LSA-R.S. 10:1-203 is identical to Sec. 1-203. We adopt the reasoning of the Lichtenstein case and now hold that a party acting in bad faith is not entitled to assert the defenses of LSA-R.S. 10:4-406. However, Graham's petition does not state what specific conduct by Pioneer would constitute bad faith. The only allegations asserted are that Pioneer acted in a commercially unreasonable and negligent manner. LSA-C.C.P. Art. 934 provides in pertinent part:
Art. 934. Effect of sustaining peremptory exception
When the grounds of the objection pleaded by the peremptory exception may be removed by amendment of the petition, the judgment sustaining the exception shall order such amendment within the delay allowed by the court. If the grounds of the objection cannot be so removed, or if plaintiff fails to comply with the order to amend, the action shall be dismissed.

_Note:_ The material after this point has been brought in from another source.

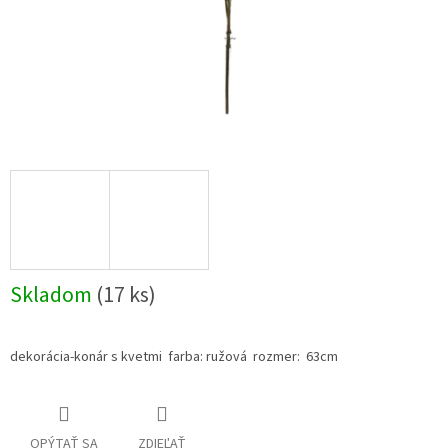
Skladom
(17 ks)
dekorácia-konár s kvetmi farba: ružová rozmer: 63cm
OPÝTAŤ SA
ZDIEĽAŤ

Since Pioneer would not be allowed to assert the exception of prescription under Section 4-406(4) if Graham could prove Pioneer acted in bad faith, Graham must be allowed the opportunity to amend his petition to set forth specific allegations of bad faith as would remove the grounds of the exception. Of course, if Graham does not comply with the order to amend, the action shall be dismissed with prejudice.
CONCLUSION
The trial court's judgment is affirmed insofar as it sustained the exception of prescription and dismissed Graham's original petition. The judgment is amended, however, to make the dismissal without prejudice and to allow Graham fifteen days from the date of rendition of this judgment to amend his petition *1093 in the trial court. In default of such an amendment, Graham's claim shall be dismissed with prejudice. We remand this matter to the trial court for further proceedings consistent with this opinion. Costs of the appeal are assessed one-half to Graham and one-half to Pioneer.

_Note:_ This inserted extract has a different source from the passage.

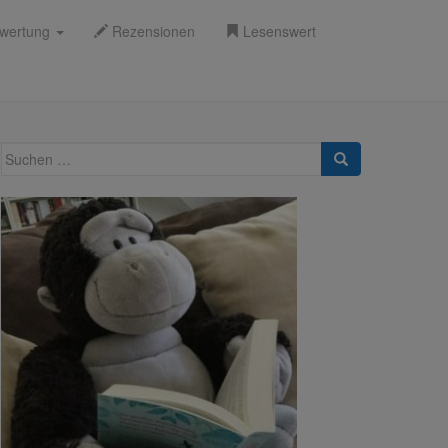
wertung
Rezensionen
Lesenswert
Suche
nach:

AMENDED AND AFFIRMED; CASE REMANDED.
NOTES
[1] Strother, as a representative of other companies, had done business with Graham prior to the fraudulent investment scheme that forms the basis for this lawsuit.
[2] On July 27, 1992, Graham filed suit in federal court against Union Fidelity, a bonding company for FSC Securities Corporation. In that suit, Graham sought to recover the same funds that are the subject of this lawsuit.
[3] LSA-R.S. 10:4-207(4) states in pertinent part:
Unless a claim for breach of warranty under this section is made within a reasonable time after the person claiming learns of the breach, the person liable is discharged to the extent of any loss caused by the delay in making the claim.
The statute was amended effective January 1, 1994 and the above subsection was deleted. We address the statute as it existed prior to the amendment.
[4] LSA-R.S. 10:406 was also amended effective January 1, 1994 and no longer includes subsection (4) and (5). We address the statute as it existed prior to the amendment.
[5] The California statute provides for a one-year prescriptive period whereas LSA-R.S. 10:4-406 provides for a three-year prescriptive period. See Cal.Com.Code § 4-406.